Preziosa cornice del paese di Alleghe, il monte Civetta (3.218 mt) è una delle montagne più famose delle Dolomiti ed è meta ambita dagli alpinisti di tutto il mondo.

Maestoso e imponente, è noto come il “Regno del sesto grado” o “Parete delle Pareti”, così chiamato nell’ambiente alpinistico per identificare la parete a nord-ovest, caratterizzata da un dislivello di oltre 1.000 mt e una lunghezza di circa 4 km, compresa tra la Cima Su Alto a sud ovest e la Torre Coldai a nord est.

Uno degli itinerari per escursionisti e alpinisti che permette di raggiungere la vetta è la ferrata degli Alleghesi. Sale lungo il versante orientale e poi lungo la cresta settentrionale. Da Còl dei Baldi si raggiunge, in un’ora, il Rifugio Sonino al Coldai, da qui parte l’attacco della ferrata passando per la Punta Civetta e la Punta Tissi.

Considerati la lunghezza dell’itinerario e l’allenamento richiesto, la ferrata degli Alleghesi è consigliabile solamente a escursionisti esperti o a quanti, spinti dalla bramosia di conquistare la vetta, si rivolgono alla competenza delle esperte guide alpine di Alleghe o della vicina Val di Zoldo.

Il Monte Civetta viene citato per la prima volta in un documento del 1665 con il nome di “el Zuita”, ancora oggi utilizzato nel dialetto locale.
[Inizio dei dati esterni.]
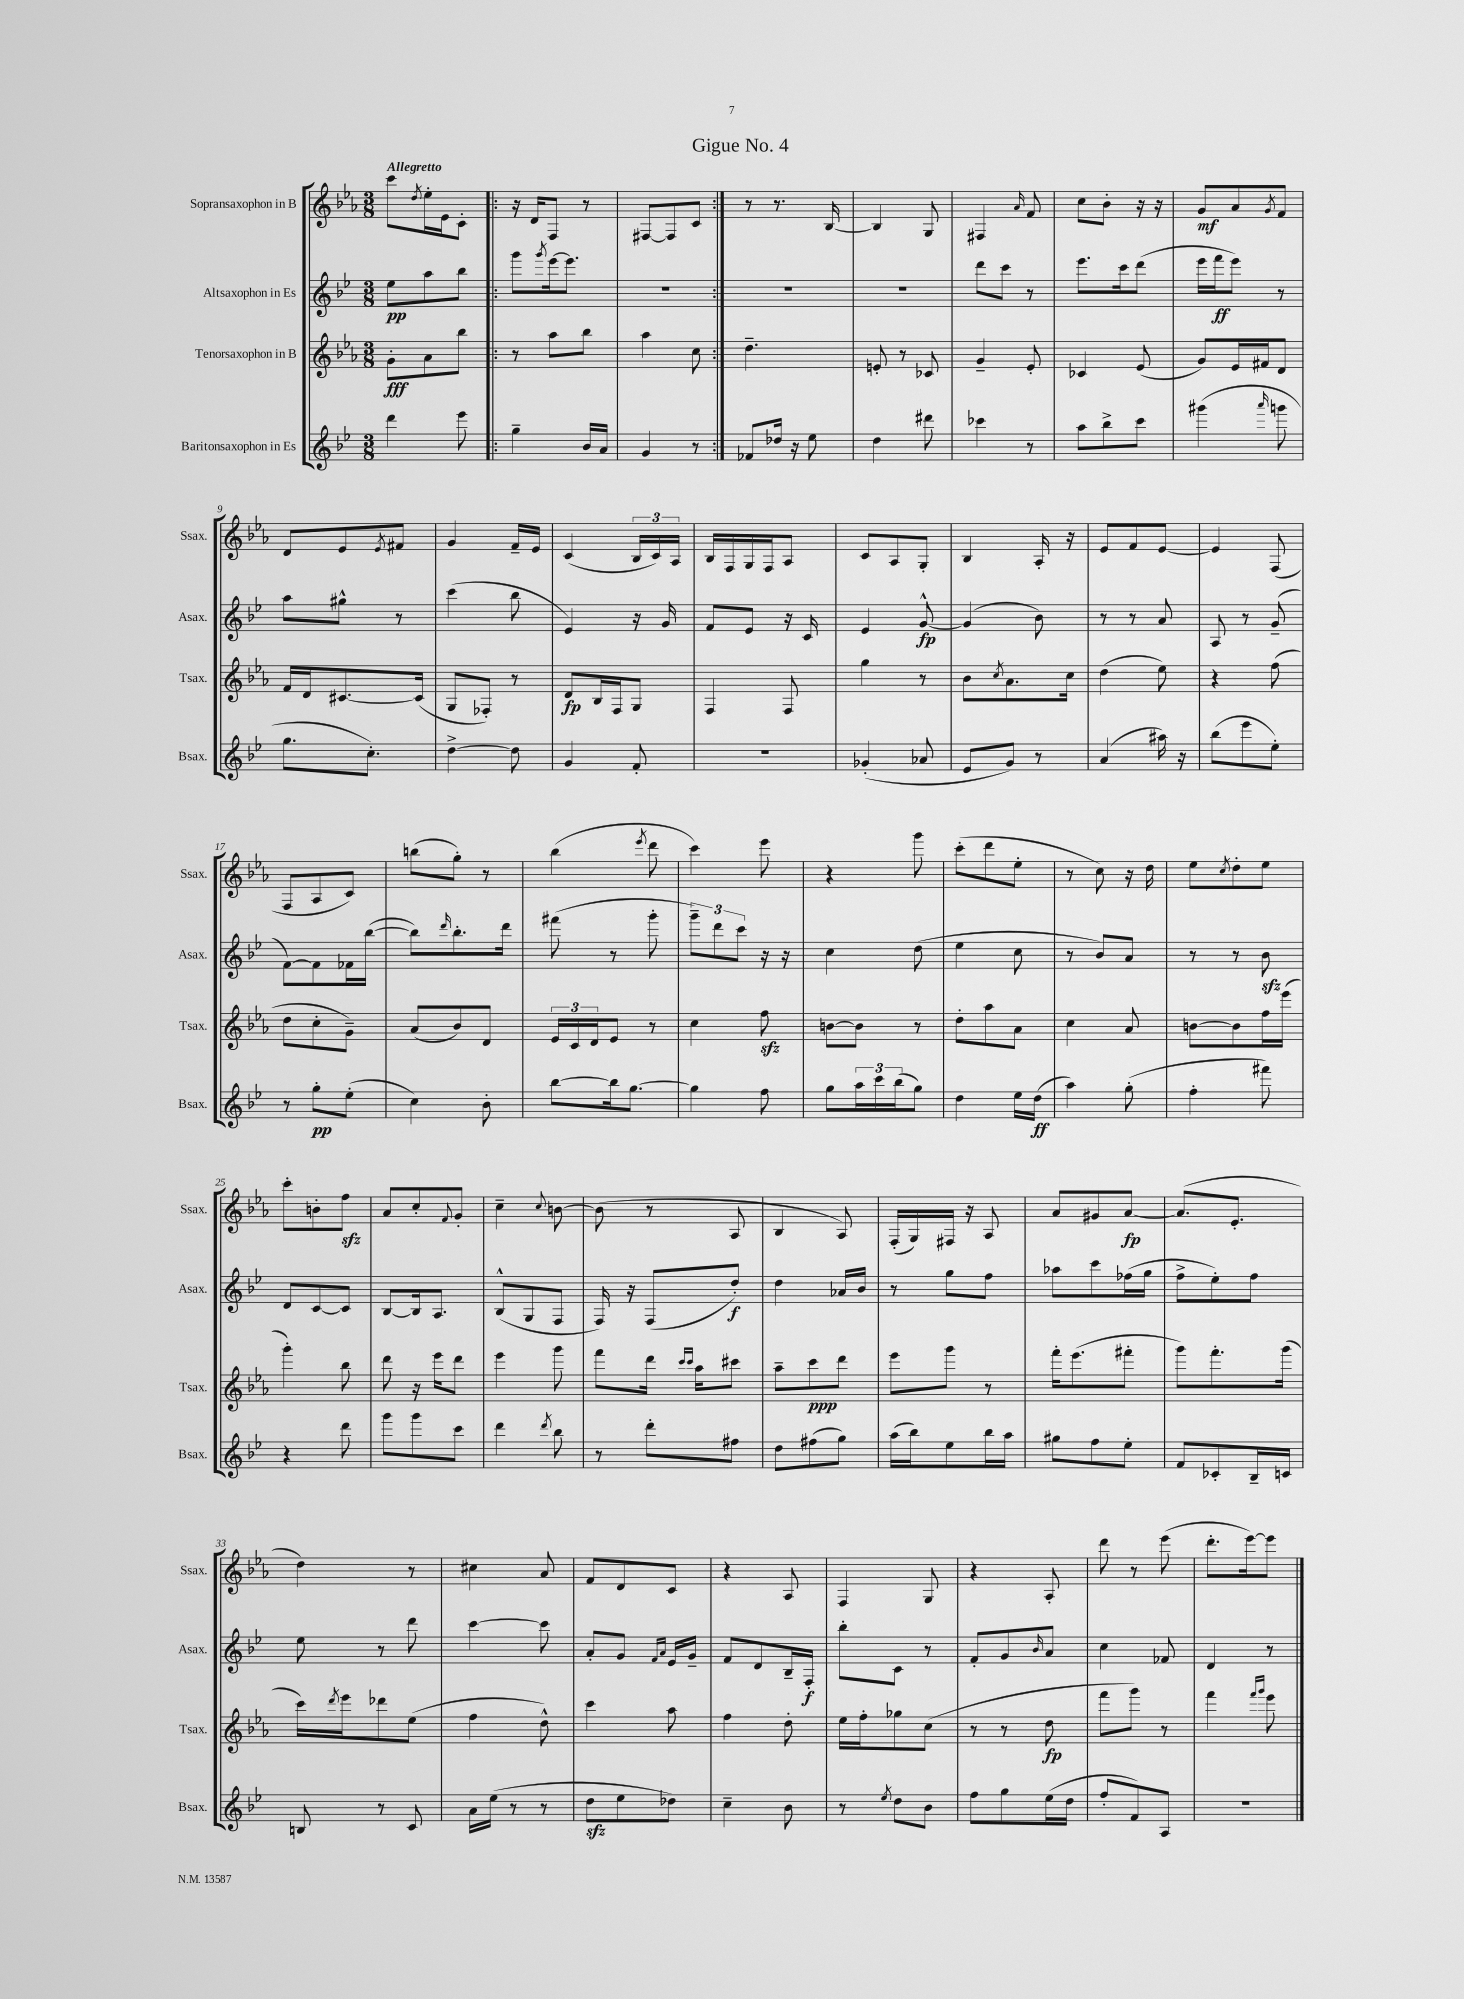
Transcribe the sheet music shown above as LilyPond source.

\header { title = "Gigue No. 4" }
<<
\new StaffGroup <<
\new Staff = "s0" \with { instrumentName = "Sopransaxophon in B" shortInstrumentName = "Ssax." } {
    \clef treble \key ees \major \numericTimeSignature \time 3/8 \tempo "Allegretto"
    c'''8 \acciaccatura { d''8 } ees''16-. ees'16 c'8-. |
    \repeat volta 2 { r16 d'16 f8 r8 |
    fis8~ fis8 c'8 | }
    r8 r8. bes16~ |
    bes4 g8 |
    fis4 \grace { aes'16 } f'8 |
    c''8 bes'8-. r16 r16 |
    g'8\mf aes'8 \acciaccatura { g'8 } f'8 |
    d'8 ees'8 \acciaccatura { ees'8 } fis'8 |
    g'4 f'16-- ees'16 |
    c'4( \tuplet 3/2 { bes16 c'16) aes16 } |
    bes16 f16 g16 f16 aes8 |
    c'8 aes8 g8-. |
    bes4 aes16-. r16 |
    ees'8 f'8 ees'8~ |
    ees'4 f8( |
    f8 aes8 c'8) |
    b''8( g''8-.) r8 |
    bes''4( \acciaccatura { ees'''8 } d'''8 |
    c'''4) ees'''8 |
    r4 g'''8 |
    c'''8-.( d'''8 ees''8-. |
    r8 c''8) r16 d''16 |
    ees''8 \acciaccatura { c''8 } d''8-. ees''8 |
    c'''8-. b'8-. f''8\sfz |
    aes'8 c''8-. \appoggiatura { f'8 } g'8-. |
    c''4-- \appoggiatura { c''8 } b'8~ |
    b'8( r8 aes8 |
    bes4 aes8) |
    f16-.( g16) fis16 r16 aes8 |
    aes'8 gis'8 aes'8~\fp |
    aes'8.( ees'8.-. |
    d''4) r8 |
    cis''4 aes'8 |
    f'8 d'8 c'8 |
    r4 aes8 |
    f4 g8 |
    r4 aes8-. |
    d'''8 r8 ees'''8( |
    d'''8.-. ees'''16~) ees'''8 \bar "|." |
}
\new Staff = "s1" \with { instrumentName = "Altsaxophon in Es" shortInstrumentName = "Asax." } {
    \clef treble \key bes \major \numericTimeSignature \time 3/8
    ees''8\pp a''8 bes''8 |
    \repeat volta 2 { g'''8 \acciaccatura { g'''8 } ees'''16~ ees'''8. |
    R4. | }
    R4. |
    R4. |
    d'''8 c'''8 r8 |
    ees'''8. c'''16 d'''8( |
    ees'''16 f'''16\ff ees'''8) r8 |
    a''8 gis''8-^ r8 |
    c'''4( bes''8 |
    ees'4) r16 g'16 |
    f'8 ees'8 r16 c'16 |
    ees'4 g'8~-^\fp |
    g'4( bes'8) |
    r8 r8 a'8 |
    a8 r8 g'8--( |
    f'8~) f'8 fes'16 bes''16~( |
    bes''8) \grace { d'''16 } bes''8.-. d'''16 |
    fis'''8( r8 g'''8-. |
    \tuplet 3/2 { g'''8--) d'''8 c'''8 } r16 r16 |
    c''4 d''8( |
    ees''4 c''8 |
    r8 bes'8) a'8 |
    r8 r8 bes'8\sfz |
    d'8 c'8~ c'8 |
    bes8~ bes16 a8. |
    bes8-^( g8 f8 |
    f16) r16 f8( d''8-.\f) |
    d''4 aes'16 bes'16 |
    r8 g''8 f''8 |
    aes''8 c'''8 fes''16( g''16 |
    f''8-> ees''8-.) f''8 |
    ees''8 r8 d'''8 |
    c'''4~ c'''8 |
    a'8-. g'8 \grace { f'16 a'16 } ees'16 g'16-- |
    f'8 d'8 bes16-- f16-.\f |
    bes''8-. c'8 r8 |
    f'8-. g'8 \grace { bes'16 } a'8 |
    c''4 fes'8 |
    d'4 r8 \bar "|." |
}
\new Staff = "s2" \with { instrumentName = "Tenorsaxophon in B" shortInstrumentName = "Tsax." } {
    \clef treble \key ees \major \numericTimeSignature \time 3/8
    g'8-.\fff aes'8 bes''8 |
    \repeat volta 2 { r8 aes''8 bes''8 |
    aes''4 c''8 | }
    d''4.-- |
    e'8-. r8 ces'8 |
    g'4-- ees'8-. |
    ces'4 ees'8( |
    g'8) ees'16 fis'16 d'8 |
    f'16 d'16 cis'8.~ cis'16( |
    g8 fes8-.) r8 |
    d'8\fp bes16 f16 g8 |
    f4 f8 |
    g''4 r8 |
    bes'8 \acciaccatura { c''8 } aes'8. c''16 |
    d''4( ees''8) |
    r4 f''8( |
    d''8 c''8-. g'8--) |
    aes'8( bes'8) d'8 |
    \tuplet 3/2 { ees'16 c'16 d'16 } ees'8 r8 |
    c''4 f''8\sfz |
    b'8~ b'8 r8 |
    d''8-. aes''8 aes'8 |
    c''4 aes'8 |
    b'8~ b'8 f''16 ees'''16( |
    g'''4-.) bes''8 |
    d'''8 r16 ees'''16 d'''8 |
    ees'''4 g'''8 |
    f'''8 d'''16 \grace { c'''16 c'''16 } aes''16 cis'''8 |
    aes''8-- c'''8\ppp d'''8 |
    ees'''8 g'''8 r8 |
    f'''16-. ees'''8.( fis'''8-. |
    g'''8) f'''8.-. g'''16( |
    c'''16) \acciaccatura { d'''8 } ees'''16 des'''8 ees''8( |
    f''4 d''8-^) |
    c'''4 aes''8 |
    f''4 d''8-. |
    ees''16 f''16-. ges''8 c''8( |
    r8 r8 d''8\fp |
    f'''8 g'''8) r8 |
    f'''4 \grace { f'''16 g'''16 } ees'''8 \bar "|." |
}
\new Staff = "s3" \with { instrumentName = "Baritonsaxophon in Es" shortInstrumentName = "Bsax." } {
    \clef treble \key bes \major \numericTimeSignature \time 3/8
    d'''4 ees'''8 |
    \repeat volta 2 { g''4-- bes'16 a'16 |
    g'4 r8 | }
    fes'8 des''16 r16 ees''8 |
    d''4 dis'''8 |
    ces'''4 r8 |
    a''8 bes''8-> c'''8 |
    gis'''4( \grace { a'''16 } g'''8 |
    g''8. c''8.-.) |
    d''4~-> d''8 |
    g'4 f'8-. |
    R4. |
    ges'4-.( aes'8 |
    ees'8 g'8) r8 |
    a'4( ais''16) r16 |
    bes''8( ees'''8 ees''8-.) |
    r8 g''8-.\pp ees''8-.( |
    c''4) bes'8-. |
    bes''8~ bes''16 g''8.~ |
    g''4 f''8 |
    g''8 \tuplet 3/2 { a''16 c'''16 bes''16( } g''8) |
    d''4 ees''16 d''16\ff( |
    a''4) g''8-.( |
    f''4-. fis'''8) |
    r4 d'''8 |
    g'''8 g'''8 c'''8 |
    d'''4 \acciaccatura { d'''8 } bes''8 |
    r8 d'''8-. fis''8 |
    d''8 fis''8( g''8) |
    a''16( bes''16) ees''8 bes''16 a''16 |
    gis''8 f''8 ees''8-. |
    f'8 ces'8-. bes16-- c'16 |
    b8 r8 c'8 |
    a'16 ees''16( r8 r8 |
    d''8\sfz ees''8 des''8) |
    c''4-- bes'8 |
    r8 \acciaccatura { ees''8 } d''8 bes'8 |
    f''8 g''8 ees''16( d''16 |
    f''8-. f'8) a8 |
    R4. \bar "|." |
}
>>
>>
Nella cartografia ufficiale compare per la prima volta in una carta dei Tirolo del 1774.

C’è chi fa risalire il toponimo alla parola latina “civitas”, vedendo nella parete nord-ovest una sorta di città merlata.

Un’altra interpretazione invece collega il nome al rapace notturno dal momento che il profilo della parete Nord-Ovest somiglia al profilo di una civetta. Altre ipotesi si fondano sul fatto che il monte venisse considerato stregato, come il rapace notturno.

Che l’origine del suo nome sia legata ad antiche  superstizioni o alla similitudine del suo profilo con quella del rapace notturno poco conta: oggi “Civetta” significa maestosità, natura, divertimento e relax.